Knesset panel head: Solution needed now on Jerusalem bus station pollution

The managers of the Jerusalem Central Bus Station said they are constantly developing new means of reducing the pollution.

Jerusalem’s Central Bus Station 311 (photo credit: Michael Melech)
Jerusalem’s Central Bus Station 311
(photo credit: Michael Melech)
The relevant authorities must urgently find a solution to the severe pollution problem that has plagued Jerusalem’s central bus station for years, the chairman of the Knesset State Control Committee, Amnon Cohen (Shas), stressed on Wednesday.
Cohen said that everyone must recognize that this is a problematic enclosed space, filled with poisonous gases.
While failing to find a solution for the issue, Israel also ends up needing to invest in added medical treatments associated with treated pollution-related illnesses, he continued.
“Give a service without diseases,” Cohen said to the representatives of the central bus station at Wednesday morning’s committee meeting. “Make money, but not at the expense of public health.”
In response, Noam Ronen, an attorney representing the bus station and its owner company, Nitsba Holdings, said he feels the lack of arrival toward a solution is due to “a systemic problem.” All of the government officials involved with planning the station, which opened in 2001, “decided in the 1990s to build a central bus station in Jerusalem in this location in a closed building.”
“Why a closed building, you ask me? Good question,” Ronen continued. “It’s an issue of environmental quality.”
Ronen then brought up the Tel Aviv Central Bus Station, opened in 1993, where the bus arrival platform is an open-air area rather than an enclosed space like that of Jerusalem.
However, he explained, the people in the surrounding area in Tel Aviv suffer from the pollution emanating from these buses due to this very open design, he said.
Although there are new demands for handling air pollution today, the question remains “how to implement the new requirements in a building that is already existing and operating,” Ronen added.
Shoni Goldberg, director of the Environmental Protection Ministry’s Jerusalem branch, confirmed that his ministry has determined that the pollution levels at the station are “very, very high” and that the public is being regularly exposed to the contaminants.

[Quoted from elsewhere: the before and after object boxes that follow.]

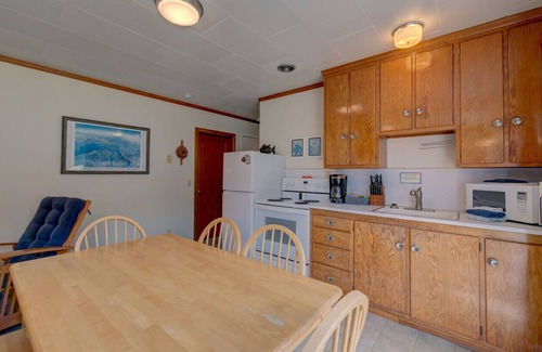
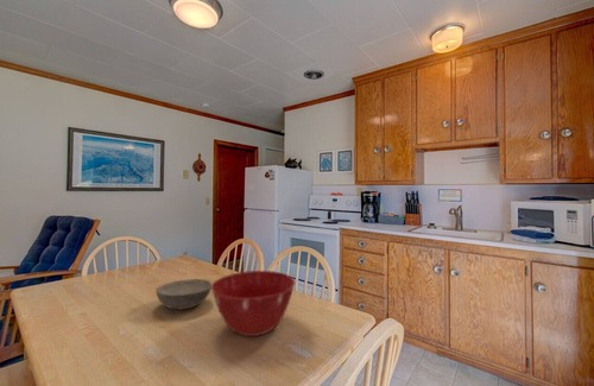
+ bowl [154,278,213,310]
+ mixing bowl [210,270,296,337]
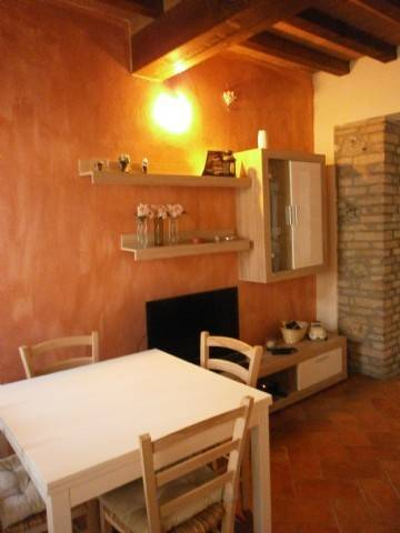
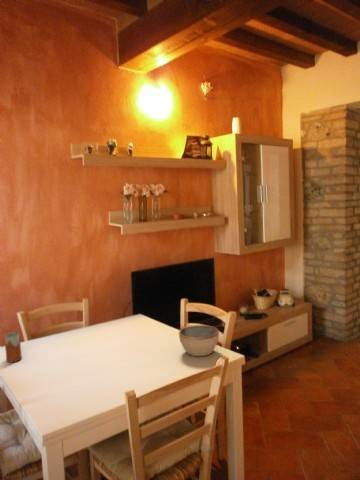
+ bowl [178,324,220,357]
+ drinking glass [4,332,23,364]
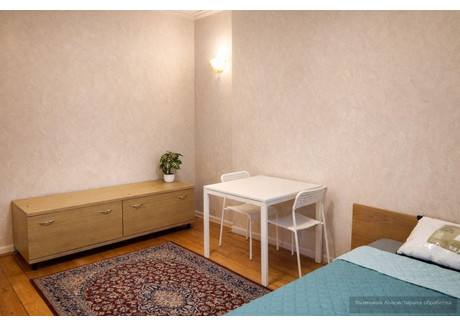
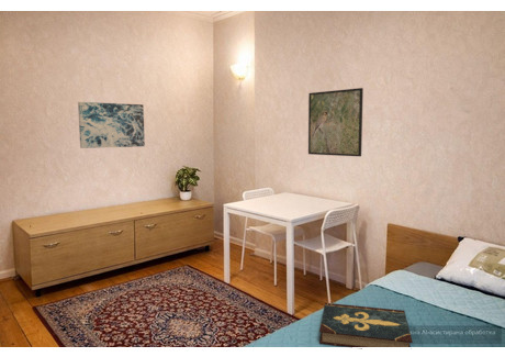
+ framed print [307,87,364,157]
+ wall art [77,101,146,149]
+ book [318,302,414,348]
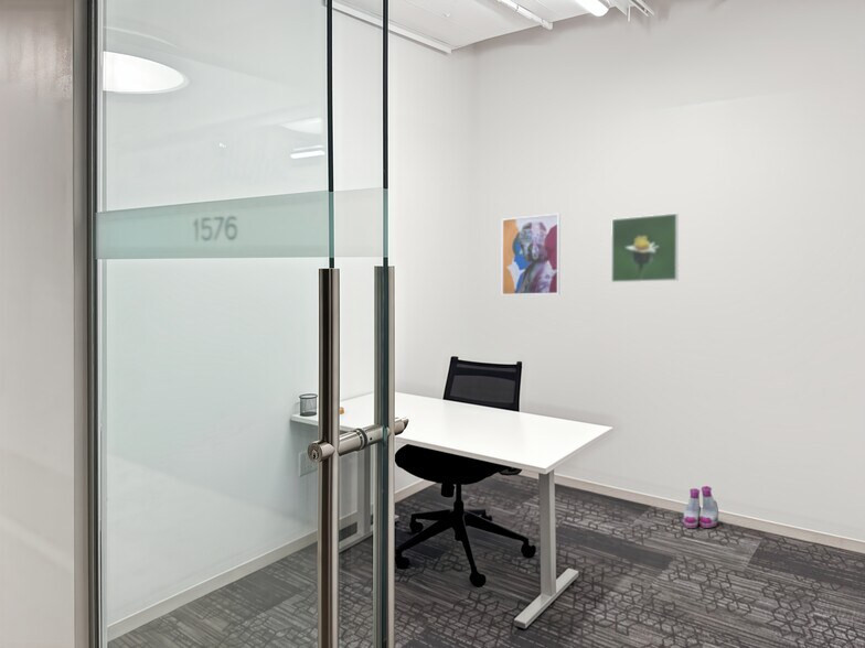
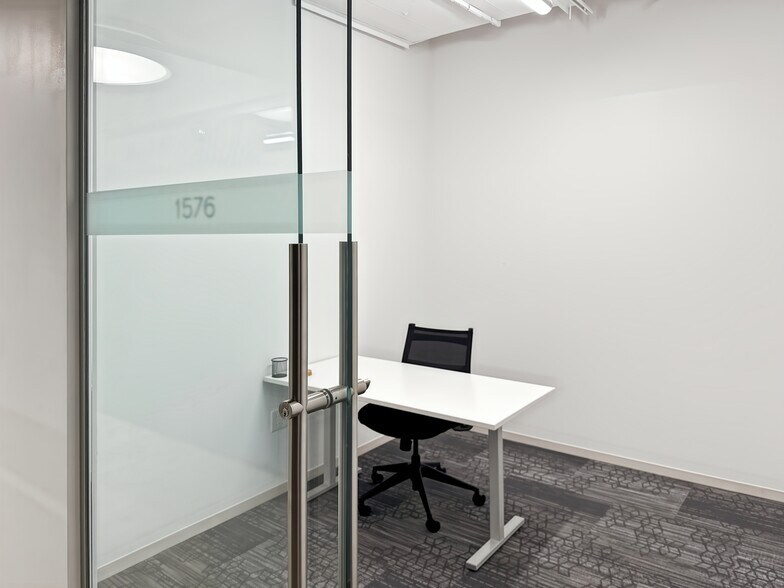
- boots [681,485,719,529]
- wall art [500,213,562,296]
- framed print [610,213,680,283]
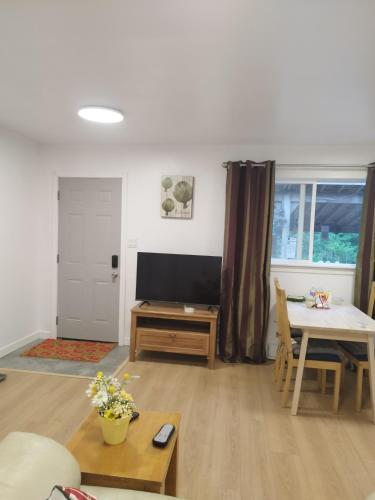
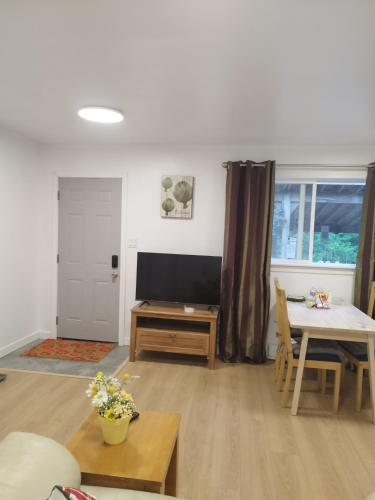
- remote control [151,423,176,448]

As part of the conditions to continue their business license, the owners of the bus station are required to stop the ongoing pollution, he explained.
For their part, the managers of the Jerusalem Central Bus Station said they are constantly developing new means of reducing both the pollution and the passengers’ exposure to it.
One new mechanism that the bus station is employing right now is an automatic locking system, which locks the doors between the inner station and the bus platform, disabling the exit of passengers and curbing the passage of emissions inside, explained Tzvi Katz, the CEO of the Jerusalem Central Bus Station.
On October 2, The Environmental Protection Ministry, in consultation with the Health Ministry, officially declared the Jerusalem Central Bus Station boarding area an excessively polluted space and an endangerment to public health.
The amounts of nitrogen oxides and respirable particles present due to the exhaust fumes violate the Clean Air Law, the ministry said.
The ministry issued a public warning to bus travelers stressing that they should not spend more time than necessary in the station’s bus terminals.
Exposure to the pollutants emitted by the buses within the confines of the station can trigger short-term responses such as burning eyes, nose and throat, as well as difficult breathing, headaches and vomiting, the ministry explained.
Long-term exposure could trigger respiratory illnesses such as asthma attacks and acute or chronic bronchitis, the ministry added.
Last year, the building received a NIS 708,224 fine for air pollution, but the issue has remained stuck in courts. In September 2011, the Environmental Protection Ministry ordered the central bus station to completely separate the bus platform and the building’s interior due to high pollution levels.
During the months that preceded this declaration, the ministry found, in more than half of its samples in the building, concentrations of harmful substances – like ozone, sulfur oxides, nitrogen oxides and particulate matter – that exceeded acceptable air pollution levels by four or five times.
At the conclusion of Wednesday’s State Control Committee meeting, Cohen ultimately called upon the transportation, environmental protection and health ministers to work together to urgently find a comprehensive, long-term solution to a problem that is affecting the health of so many residents and tourists.
Judy Siegel contributed to this report.